> Your assignment:
In how many lines of the entries below does "button" appear? Give only the number.

--- Material shown Enclosed Below ---

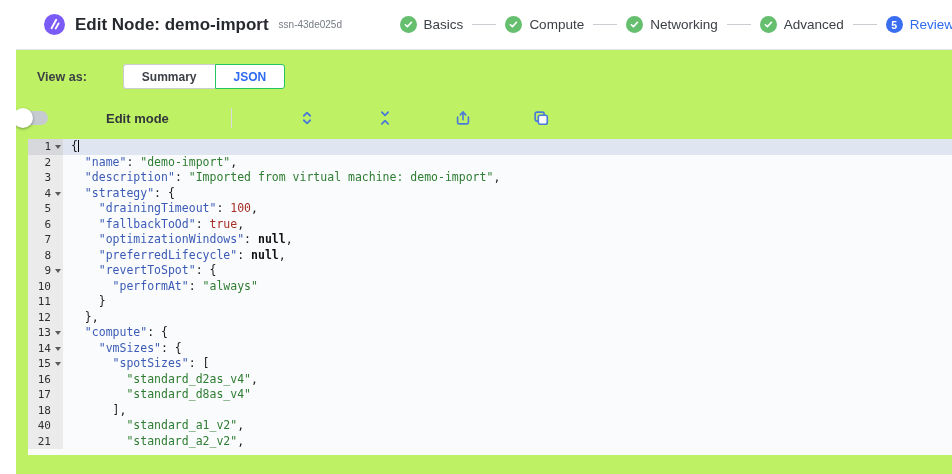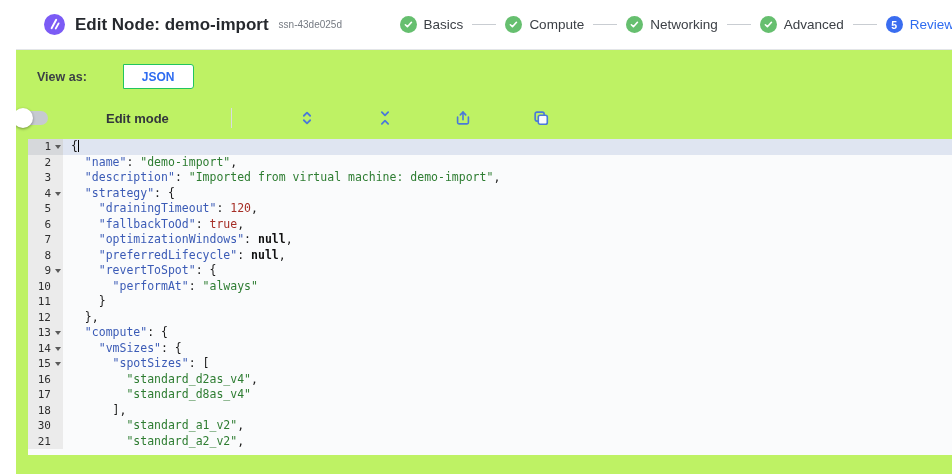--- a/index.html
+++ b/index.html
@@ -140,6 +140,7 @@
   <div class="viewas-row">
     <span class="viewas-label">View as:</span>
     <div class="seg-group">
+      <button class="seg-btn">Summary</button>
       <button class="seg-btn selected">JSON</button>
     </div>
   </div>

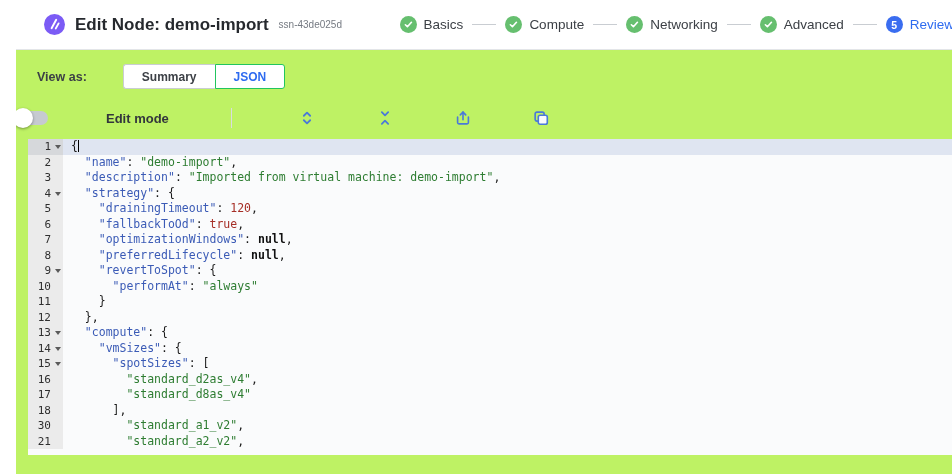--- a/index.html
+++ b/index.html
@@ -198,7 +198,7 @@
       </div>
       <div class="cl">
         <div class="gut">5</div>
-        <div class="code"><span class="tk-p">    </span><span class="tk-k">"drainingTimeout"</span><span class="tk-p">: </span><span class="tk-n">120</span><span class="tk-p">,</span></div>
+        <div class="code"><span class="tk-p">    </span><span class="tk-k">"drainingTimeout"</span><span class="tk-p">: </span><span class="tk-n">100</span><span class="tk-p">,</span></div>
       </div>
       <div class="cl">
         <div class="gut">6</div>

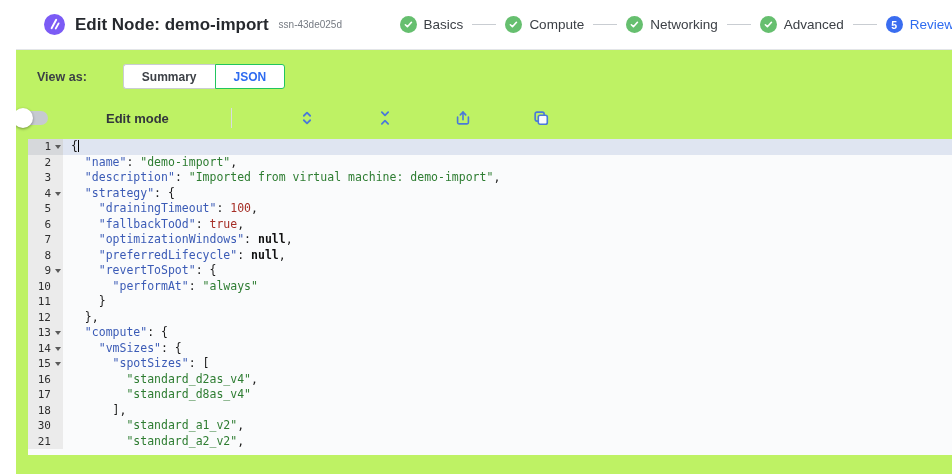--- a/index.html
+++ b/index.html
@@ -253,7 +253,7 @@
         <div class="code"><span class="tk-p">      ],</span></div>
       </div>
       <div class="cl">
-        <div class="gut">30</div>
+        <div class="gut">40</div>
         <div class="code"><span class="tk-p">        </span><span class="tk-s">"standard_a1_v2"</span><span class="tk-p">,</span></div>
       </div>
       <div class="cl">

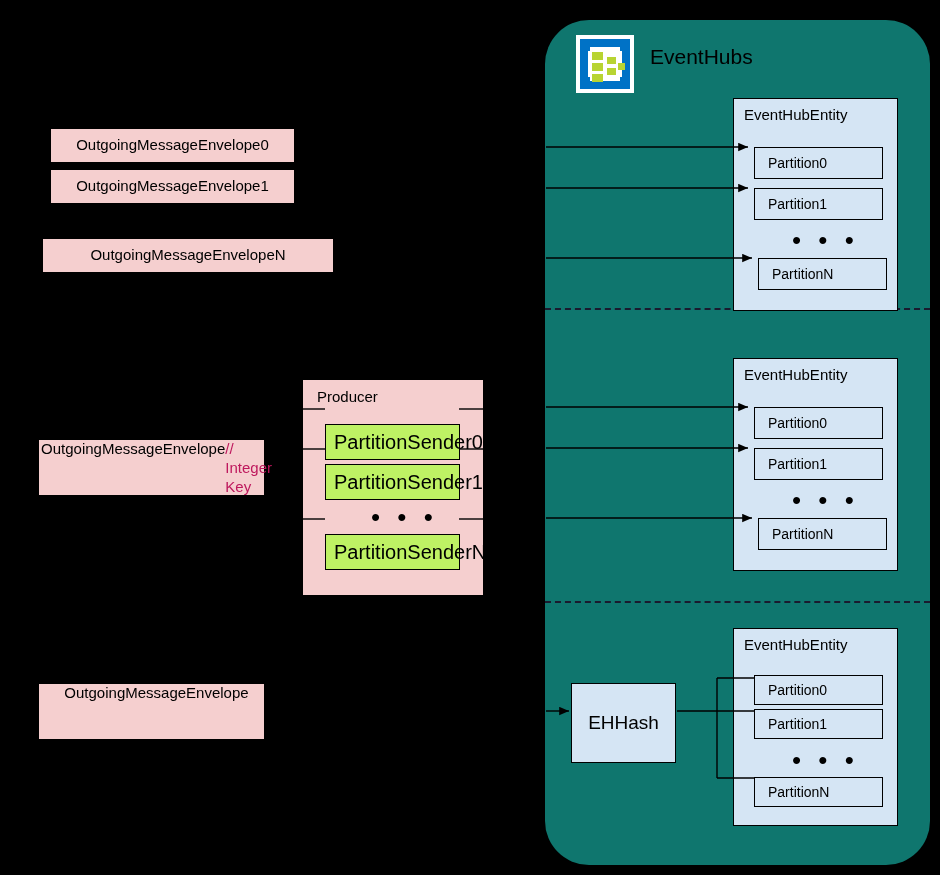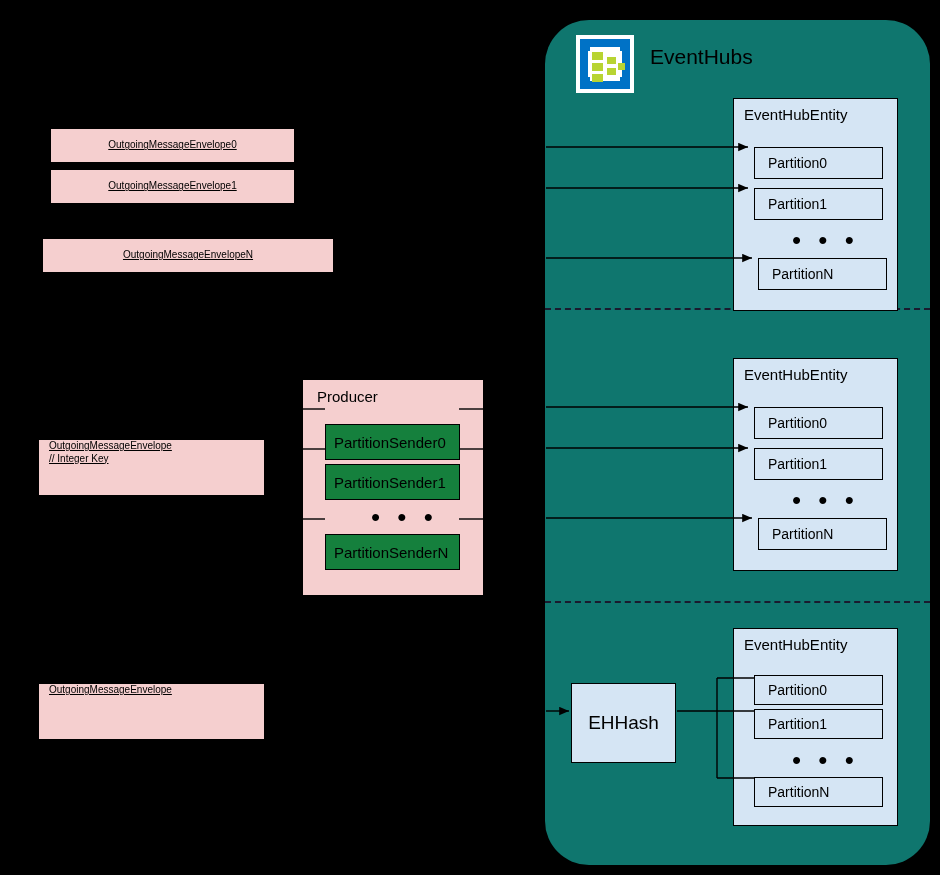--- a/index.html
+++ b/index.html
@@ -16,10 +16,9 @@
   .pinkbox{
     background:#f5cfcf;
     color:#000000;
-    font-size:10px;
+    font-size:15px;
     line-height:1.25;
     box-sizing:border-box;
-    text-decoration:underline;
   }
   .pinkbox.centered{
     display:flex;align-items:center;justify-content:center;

--- End of Enclosed Material shown ---

> Solved exercise:
2